Но я не стала слишком усердно предаваться неприятным воспоминаниям: папенька не раз говаривал, что от них печень спекается в собственной желчи, нутро гниет, а сердце чернеет и рассыпается в прах. Поэтому я изгнала Пьеро из своих мыслей.
Я была счастлива, что наконец-то свиделась с Леонардо, довольным жизнью и оцененным по достоинству, и в равной степени была взволнована предвкушением неизбежного грядущего визита. А Лоренцо де Медичи и Сандро Боттичелли, хотя я их едва знала, судя по всему, были людьми слова.

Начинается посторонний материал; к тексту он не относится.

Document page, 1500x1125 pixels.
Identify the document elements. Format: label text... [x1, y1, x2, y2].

Дома я сразу же принялась за уборку: необходимо было к их приходу вынести весь оставшийся от ремонта хлам. Однако меня снедало беспокойство. Приготовить ли скамеечки и стулья и принять гостей внизу, в лавке, или все же пригласить двух друзей наверх, в гостиную? Они не назвали мне точного времени посещения, и я гадала, стоит ли кормить их обедом или подать более скромное угощение? Однако теперь я была молодым мужчиной, к тому же не настолько богатым, чтобы нанять домоправительницу или кухарку. Значит, я не могла подать к столу ничего излишне роскошного или изысканного, иначе это вызвало бы у моих гостей подозрения. С другой стороны, пригласив к себе этих великолепных персон, я не должна была осрамиться перед ними из-за дурной стряпни.

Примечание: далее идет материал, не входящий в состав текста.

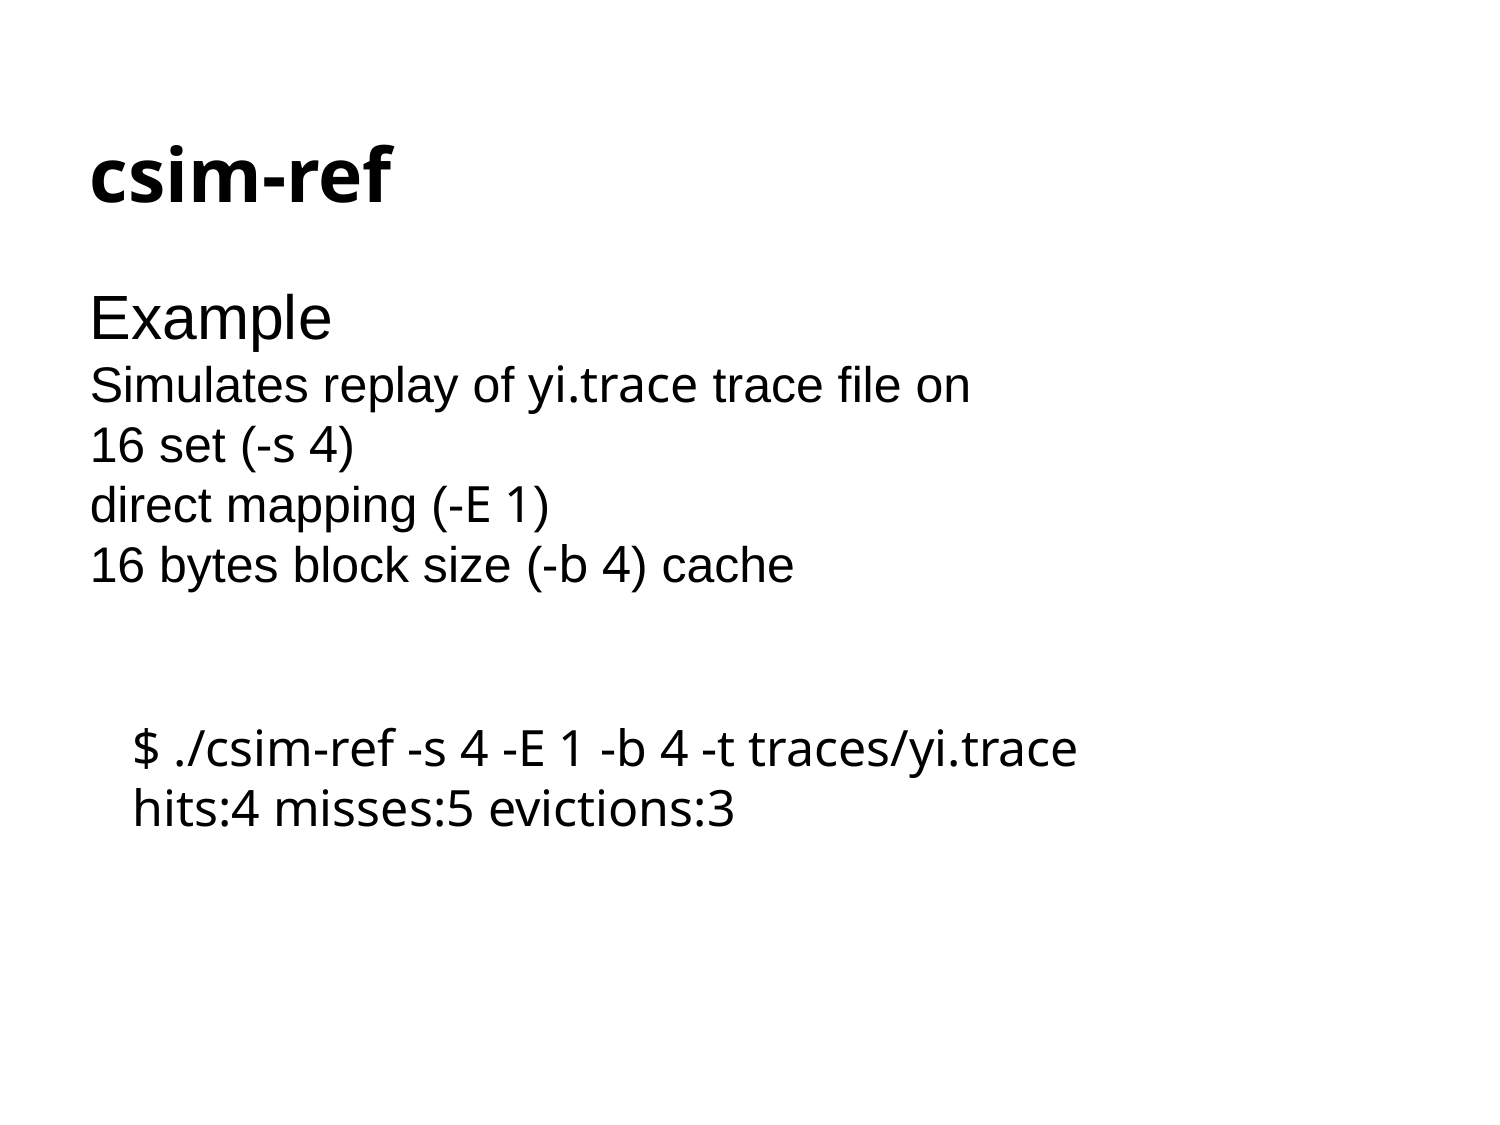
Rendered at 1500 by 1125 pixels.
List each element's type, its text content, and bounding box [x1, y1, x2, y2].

text_box csim-ref [75, 45, 1425, 233]
text_box $ ./csim-ref -s 4 -E 1 -b 4 -t traces/yi.trace hits:4 misses:5 evictions:3 [117, 701, 1383, 871]
text_box Example Simulates replay of yi.trace trace file on 16 set (-s 4) direct mapping (-E 1) 16 bytes block size (-b 4) cache [75, 262, 1425, 1078]
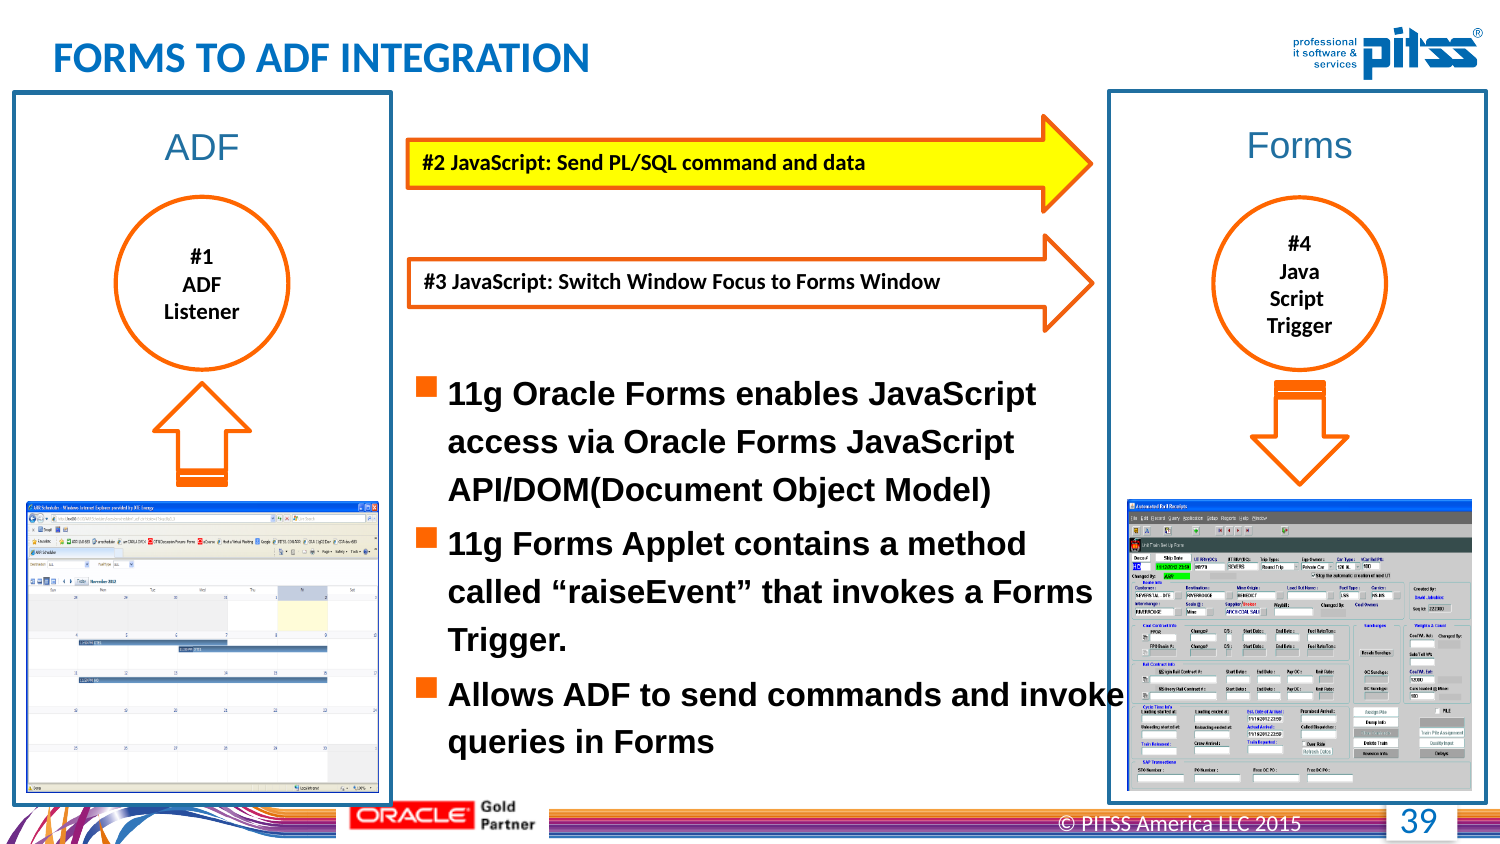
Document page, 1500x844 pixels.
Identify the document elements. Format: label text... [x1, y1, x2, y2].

text_box #4 Java Script Trigger [1211, 195, 1389, 373]
picture [26, 500, 379, 793]
text_box [152, 380, 253, 487]
text_box [12, 90, 393, 807]
text_box #2 JavaScript: Send PL/SQL command and data [405, 113, 1094, 214]
text_box ADF [149, 115, 255, 176]
text_box #3 JavaScript: Switch Window Focus to Forms Window [406, 233, 1095, 333]
text_box Forms [1231, 113, 1368, 174]
title Forms to ADF Integration [53, 23, 1320, 92]
text_box [1107, 89, 1488, 805]
text_box 11g Oracle Forms enables JavaScript access via Oracle Forms JavaScript API/DOM(Document Object Model) 11g Forms Applet contains a method called “raiseEvent” that invokes a Forms Trigger. Allows ADF to send commands and invoke queries in Forms [357, 356, 1142, 800]
picture [1127, 498, 1472, 791]
text_box #1 ADF Listener [113, 194, 291, 372]
picture [1320, 26, 1483, 80]
text_box 4 [1249, 380, 1350, 487]
picture [5, 716, 1500, 844]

В конце концов я сделала выбор в пользу простой, но заведомо вкусной еды — обычного вина «Санджовезе»,[10]мягчайшего белого козьего сыра, свежего хлебного каравая и запеканки, которую научила меня готовить тетя Магдалена. Это блюдо из греческих оливок, красного винограда, оливкового масла и бальзамического уксуса, слегка приправленное тимьяном, папенька предпочитал всем остальным, и моим гостям оно тоже наверняка пришлось бы по вкусу.
Я подмела в лавке пол, пошуровала метлой наверху в углах, чтобы выжить оттуда оставшихся пауков, и открыла банки с самыми душистыми травами. Их густые ароматы, смешиваясь, должны были наполнить собой помещение и потрафить обонянию наследника — любителя аптек. Одновременно я решила ограничить гостевое пространство первым этажом, мои суматошные приготовления, таким образом, распространились только на лавку и кладовую.